• Request
Once the images are removed, repeat all of the entries exactly.

• Task data
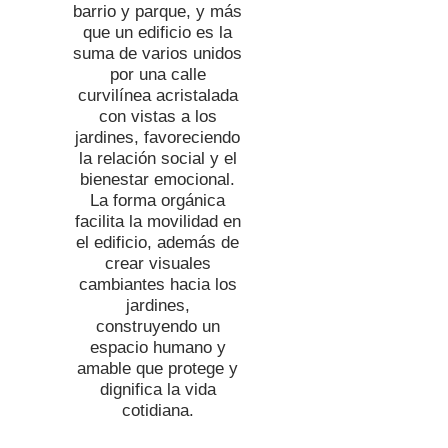
barrio y parque, y más
que un edificio es la
suma de varios unidos
por una calle
curvilínea acristalada
con vistas a los
jardines, favoreciendo
la relación social y el
bienestar emocional.
La forma orgánica
facilita la movilidad en
el edificio, además de
crear visuales
cambiantes hacia los
jardines,
construyendo un
espacio humano y
amable que protege y
dignifica la vida
cotidiana.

• Answer section
barrio y parque, y más
que un edificio es la
suma de varios unidos
por una calle
curvilínea acristalada
con vistas a los
jardines, favoreciendo
la relación social y el
bienestar emocional.
La forma orgánica
facilita la movilidad en
el edificio, además de
crear visuales
cambiantes hacia los
jardines,
construyendo un
espacio humano y
amable que protege y
dignifica la vida
cotidiana.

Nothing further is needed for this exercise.